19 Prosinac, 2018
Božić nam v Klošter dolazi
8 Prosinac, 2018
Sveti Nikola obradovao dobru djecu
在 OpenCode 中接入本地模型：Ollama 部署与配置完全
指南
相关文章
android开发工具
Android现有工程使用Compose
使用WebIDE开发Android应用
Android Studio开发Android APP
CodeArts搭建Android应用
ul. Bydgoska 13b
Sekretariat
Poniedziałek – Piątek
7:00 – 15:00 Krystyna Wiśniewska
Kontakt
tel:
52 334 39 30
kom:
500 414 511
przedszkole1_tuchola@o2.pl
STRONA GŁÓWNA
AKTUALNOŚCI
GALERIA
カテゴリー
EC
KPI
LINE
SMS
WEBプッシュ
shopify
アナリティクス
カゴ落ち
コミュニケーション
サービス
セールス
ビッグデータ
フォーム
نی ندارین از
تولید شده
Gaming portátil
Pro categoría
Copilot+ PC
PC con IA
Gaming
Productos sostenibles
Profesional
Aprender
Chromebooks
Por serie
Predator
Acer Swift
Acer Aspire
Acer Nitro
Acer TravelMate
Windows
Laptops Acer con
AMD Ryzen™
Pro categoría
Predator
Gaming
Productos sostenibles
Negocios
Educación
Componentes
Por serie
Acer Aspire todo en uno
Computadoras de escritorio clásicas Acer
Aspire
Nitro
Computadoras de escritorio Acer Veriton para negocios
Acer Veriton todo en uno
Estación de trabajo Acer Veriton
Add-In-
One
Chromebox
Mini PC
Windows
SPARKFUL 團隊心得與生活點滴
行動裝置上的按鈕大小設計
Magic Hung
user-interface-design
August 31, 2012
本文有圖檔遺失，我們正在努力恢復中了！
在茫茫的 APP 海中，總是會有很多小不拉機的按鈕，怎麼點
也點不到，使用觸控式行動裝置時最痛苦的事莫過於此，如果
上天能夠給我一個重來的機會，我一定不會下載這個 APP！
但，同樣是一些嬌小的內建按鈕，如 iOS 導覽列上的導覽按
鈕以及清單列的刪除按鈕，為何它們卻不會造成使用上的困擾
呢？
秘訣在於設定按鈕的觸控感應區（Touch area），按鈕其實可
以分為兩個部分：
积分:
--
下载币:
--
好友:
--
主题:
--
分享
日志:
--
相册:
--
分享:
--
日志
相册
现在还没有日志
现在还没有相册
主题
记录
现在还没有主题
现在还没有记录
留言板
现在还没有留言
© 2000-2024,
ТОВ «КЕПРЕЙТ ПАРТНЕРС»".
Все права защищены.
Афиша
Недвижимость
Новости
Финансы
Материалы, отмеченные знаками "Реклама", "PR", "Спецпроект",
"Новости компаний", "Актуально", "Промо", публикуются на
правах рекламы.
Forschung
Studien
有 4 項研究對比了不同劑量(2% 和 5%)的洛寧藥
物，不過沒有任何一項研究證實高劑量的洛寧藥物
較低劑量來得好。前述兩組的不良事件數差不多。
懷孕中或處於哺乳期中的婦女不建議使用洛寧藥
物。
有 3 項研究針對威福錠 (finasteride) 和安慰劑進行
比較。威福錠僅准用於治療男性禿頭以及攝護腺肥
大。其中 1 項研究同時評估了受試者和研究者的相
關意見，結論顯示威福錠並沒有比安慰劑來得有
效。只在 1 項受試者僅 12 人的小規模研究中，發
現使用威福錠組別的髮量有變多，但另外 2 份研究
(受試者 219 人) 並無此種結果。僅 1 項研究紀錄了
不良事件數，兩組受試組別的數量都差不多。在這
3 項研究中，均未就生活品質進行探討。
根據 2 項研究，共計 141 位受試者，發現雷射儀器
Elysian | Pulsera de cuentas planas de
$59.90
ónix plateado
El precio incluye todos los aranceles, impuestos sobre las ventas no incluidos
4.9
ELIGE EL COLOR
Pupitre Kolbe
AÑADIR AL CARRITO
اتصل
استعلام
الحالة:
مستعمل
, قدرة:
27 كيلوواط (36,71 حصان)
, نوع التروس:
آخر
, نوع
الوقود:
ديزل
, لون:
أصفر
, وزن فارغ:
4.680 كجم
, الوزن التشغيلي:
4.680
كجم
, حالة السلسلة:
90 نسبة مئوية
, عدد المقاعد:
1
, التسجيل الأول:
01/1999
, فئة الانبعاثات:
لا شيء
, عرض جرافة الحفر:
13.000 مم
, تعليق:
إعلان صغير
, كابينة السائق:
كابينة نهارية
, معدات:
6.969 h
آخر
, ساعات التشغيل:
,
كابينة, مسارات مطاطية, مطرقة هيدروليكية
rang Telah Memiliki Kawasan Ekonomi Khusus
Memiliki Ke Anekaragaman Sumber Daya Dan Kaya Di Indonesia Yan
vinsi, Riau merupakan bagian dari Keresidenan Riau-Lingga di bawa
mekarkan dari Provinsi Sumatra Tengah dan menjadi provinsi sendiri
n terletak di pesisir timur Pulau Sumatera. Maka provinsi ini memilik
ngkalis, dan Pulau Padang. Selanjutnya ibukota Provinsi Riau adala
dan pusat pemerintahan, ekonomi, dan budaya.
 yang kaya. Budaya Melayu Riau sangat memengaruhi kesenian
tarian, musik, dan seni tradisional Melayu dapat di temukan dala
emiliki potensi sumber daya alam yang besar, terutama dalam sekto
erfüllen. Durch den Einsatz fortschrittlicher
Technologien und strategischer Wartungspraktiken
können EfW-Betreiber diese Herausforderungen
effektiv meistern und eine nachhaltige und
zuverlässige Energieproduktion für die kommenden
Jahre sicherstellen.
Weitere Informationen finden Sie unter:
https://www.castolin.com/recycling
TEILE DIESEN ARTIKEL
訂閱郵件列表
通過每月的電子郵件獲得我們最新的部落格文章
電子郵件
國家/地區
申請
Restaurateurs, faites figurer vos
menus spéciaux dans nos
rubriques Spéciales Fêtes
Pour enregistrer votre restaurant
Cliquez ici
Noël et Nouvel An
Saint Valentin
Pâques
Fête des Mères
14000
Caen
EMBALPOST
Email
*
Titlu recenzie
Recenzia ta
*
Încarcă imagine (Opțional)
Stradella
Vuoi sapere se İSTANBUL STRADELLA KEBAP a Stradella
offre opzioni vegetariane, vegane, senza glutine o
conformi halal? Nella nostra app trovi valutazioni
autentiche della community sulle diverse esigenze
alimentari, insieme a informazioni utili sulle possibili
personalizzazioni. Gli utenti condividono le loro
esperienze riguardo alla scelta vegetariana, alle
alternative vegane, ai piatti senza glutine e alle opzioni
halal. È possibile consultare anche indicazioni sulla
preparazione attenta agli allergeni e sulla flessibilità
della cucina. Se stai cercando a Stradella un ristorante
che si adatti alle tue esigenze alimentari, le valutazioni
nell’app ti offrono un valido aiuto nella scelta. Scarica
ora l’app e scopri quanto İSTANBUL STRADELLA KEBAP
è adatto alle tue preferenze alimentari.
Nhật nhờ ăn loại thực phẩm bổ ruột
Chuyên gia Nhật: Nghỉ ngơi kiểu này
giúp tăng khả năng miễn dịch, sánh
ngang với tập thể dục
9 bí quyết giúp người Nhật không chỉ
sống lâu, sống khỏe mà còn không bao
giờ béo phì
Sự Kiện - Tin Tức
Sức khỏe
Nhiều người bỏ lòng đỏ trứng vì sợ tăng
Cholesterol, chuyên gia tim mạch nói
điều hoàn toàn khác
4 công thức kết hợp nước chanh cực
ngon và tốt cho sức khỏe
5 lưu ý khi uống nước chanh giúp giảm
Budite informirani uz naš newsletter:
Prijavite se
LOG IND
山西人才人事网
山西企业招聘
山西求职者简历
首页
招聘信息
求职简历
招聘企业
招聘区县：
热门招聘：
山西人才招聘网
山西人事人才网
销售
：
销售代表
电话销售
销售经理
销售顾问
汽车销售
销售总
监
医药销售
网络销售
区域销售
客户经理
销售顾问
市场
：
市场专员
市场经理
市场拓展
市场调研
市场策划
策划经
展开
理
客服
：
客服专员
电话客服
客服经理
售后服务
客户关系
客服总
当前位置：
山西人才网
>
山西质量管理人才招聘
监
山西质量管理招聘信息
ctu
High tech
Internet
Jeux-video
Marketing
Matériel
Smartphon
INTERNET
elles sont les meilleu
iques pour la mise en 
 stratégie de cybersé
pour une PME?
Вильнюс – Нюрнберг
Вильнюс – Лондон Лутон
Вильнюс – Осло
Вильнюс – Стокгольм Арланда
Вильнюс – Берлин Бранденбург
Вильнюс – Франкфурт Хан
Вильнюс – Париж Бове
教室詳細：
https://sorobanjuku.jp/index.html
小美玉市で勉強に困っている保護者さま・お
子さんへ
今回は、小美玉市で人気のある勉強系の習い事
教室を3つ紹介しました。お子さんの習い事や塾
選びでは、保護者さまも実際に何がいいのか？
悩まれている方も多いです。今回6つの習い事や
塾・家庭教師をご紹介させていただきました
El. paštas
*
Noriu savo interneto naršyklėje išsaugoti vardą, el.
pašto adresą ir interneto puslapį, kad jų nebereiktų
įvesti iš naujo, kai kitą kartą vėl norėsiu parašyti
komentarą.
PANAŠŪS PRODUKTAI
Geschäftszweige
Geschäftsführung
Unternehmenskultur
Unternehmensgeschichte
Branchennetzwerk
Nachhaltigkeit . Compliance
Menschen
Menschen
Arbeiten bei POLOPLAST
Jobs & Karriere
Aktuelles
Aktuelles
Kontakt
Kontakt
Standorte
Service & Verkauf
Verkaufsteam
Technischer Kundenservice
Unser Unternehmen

_WHAT TO DO_
Count the lines in the listing above that contain the string "Memiliki", and reply with the number alone.

_RESULT_
2